Analog to the least-squares inverse \(({\bf G}^T {\bf G})^{-1} {\bf G}^T\) there is an inverse for under-determined problems:
\[ \bf m = G^T (G G^T)^{-1} d = G^\dagger d \]
that is called minimum-norm solution.
The backslash operator (G\d) yields the minimum-norm solution.
From the models fulfilling \(\bf G m=d\) we are looking for the “smallest”
\[ \text{min} \Phi=\bf m^T m \quad\mbox{with}\quad G m=d \]
We use the method of Lagrangian parameters (\(\lambda_i\)) \[ \Phi = \bf m^T m + \lambda^T (G m - d) \rightarrow \mbox{min} \]
The derivatives vanish
\[ \frac{\partial\Phi}{\partial \lambda} = \bf G m - d=0 \]
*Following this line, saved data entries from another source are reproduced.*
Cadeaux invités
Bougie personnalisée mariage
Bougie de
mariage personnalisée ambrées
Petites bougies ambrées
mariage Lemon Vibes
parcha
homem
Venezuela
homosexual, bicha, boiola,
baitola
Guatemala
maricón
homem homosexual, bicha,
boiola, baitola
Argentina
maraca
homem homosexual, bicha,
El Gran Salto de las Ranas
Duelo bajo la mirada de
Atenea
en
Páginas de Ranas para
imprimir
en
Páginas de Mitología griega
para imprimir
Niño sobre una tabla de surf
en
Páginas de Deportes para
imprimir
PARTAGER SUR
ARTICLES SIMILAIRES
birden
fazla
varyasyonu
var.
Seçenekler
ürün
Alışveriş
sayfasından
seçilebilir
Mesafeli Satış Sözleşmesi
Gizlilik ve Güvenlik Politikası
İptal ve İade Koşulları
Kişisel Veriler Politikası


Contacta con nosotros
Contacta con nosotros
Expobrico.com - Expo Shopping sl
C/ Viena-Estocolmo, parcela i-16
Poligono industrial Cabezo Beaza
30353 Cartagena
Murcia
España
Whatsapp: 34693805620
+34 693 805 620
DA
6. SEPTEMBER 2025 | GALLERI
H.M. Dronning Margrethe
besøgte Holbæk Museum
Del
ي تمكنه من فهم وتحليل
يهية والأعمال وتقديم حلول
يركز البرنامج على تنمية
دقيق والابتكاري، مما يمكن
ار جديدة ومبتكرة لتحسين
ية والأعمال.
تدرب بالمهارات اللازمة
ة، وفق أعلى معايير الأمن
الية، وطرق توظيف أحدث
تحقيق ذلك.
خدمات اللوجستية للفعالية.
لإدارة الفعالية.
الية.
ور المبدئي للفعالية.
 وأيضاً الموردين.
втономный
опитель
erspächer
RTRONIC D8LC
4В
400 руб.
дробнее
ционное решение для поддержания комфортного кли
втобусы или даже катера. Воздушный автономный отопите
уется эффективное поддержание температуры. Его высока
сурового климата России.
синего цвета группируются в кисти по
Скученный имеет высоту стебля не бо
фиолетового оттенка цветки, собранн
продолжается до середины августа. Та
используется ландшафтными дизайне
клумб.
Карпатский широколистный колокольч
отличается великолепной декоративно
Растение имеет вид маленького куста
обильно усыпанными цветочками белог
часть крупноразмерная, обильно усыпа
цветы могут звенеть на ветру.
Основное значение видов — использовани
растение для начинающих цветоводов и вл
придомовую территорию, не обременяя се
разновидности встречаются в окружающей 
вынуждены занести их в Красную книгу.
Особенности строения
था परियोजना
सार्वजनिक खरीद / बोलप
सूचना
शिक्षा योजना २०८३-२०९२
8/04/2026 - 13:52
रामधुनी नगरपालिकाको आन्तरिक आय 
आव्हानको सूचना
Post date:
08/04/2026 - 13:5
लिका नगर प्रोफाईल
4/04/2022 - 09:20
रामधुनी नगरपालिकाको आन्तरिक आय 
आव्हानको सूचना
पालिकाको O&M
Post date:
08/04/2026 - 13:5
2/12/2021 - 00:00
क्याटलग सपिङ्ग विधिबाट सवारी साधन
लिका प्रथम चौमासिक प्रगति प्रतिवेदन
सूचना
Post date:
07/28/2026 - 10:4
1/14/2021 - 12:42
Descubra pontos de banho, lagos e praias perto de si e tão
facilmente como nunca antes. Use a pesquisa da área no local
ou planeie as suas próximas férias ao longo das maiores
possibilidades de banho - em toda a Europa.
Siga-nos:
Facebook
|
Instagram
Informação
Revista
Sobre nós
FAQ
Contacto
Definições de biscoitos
\[ \frac{\partial\Phi}{\partial m} = 2\bf m^T + {\bf \lambda}^T G = 0 \]
\[ \Rightarrow {\bf m} = -\frac{1}{2} ({\lambda}^T {\bf G})^T = -\frac{1}{2}{\bf G}^T \lambda \]
from which we can determine the Langrangian parameters
\[ \lambda = -2 ({\bf G G^T})^{-1} \bf d \]
Replacing them we obtain the minimum-norm solution \[ {\bf m}_{MN} = \bf G^T (G G^T)^{-1} d \]
\[ \bf G^\dagger = G^T (G G^T)^{-1} \]
\[ {\bf R}^M = \bf G^\dagger G = G^T (G G^T)^{-1} G \]
\[ {\bf R}^D = \bf G G^\dagger = G G^T (G G^T)^{-1} = I \]
For underdetermined problems, all data are independent and equally important. Model parameters are insufficiently resolved.
\[ \Rightarrow \vb R^M=\vb G^\dagger \vb G=(\vb G^T \vb G + \lambda \vb C^T \vb C)^{-1} \vb G^T \vb G \]
A column represents how a cell anomaly is “spread” (Friedel 2003).




states how a single model cell can be retrieved
How big needs a sphere to be to integrate a value of 1 (perfect resolution)?
Resolution radius \[ r = \frac{r_i}{\sqrt{\vb R^M_{ii}}}=\frac{\sqrt{A_i/\pi}}{\sqrt{\vb R^M_{ii}}} \]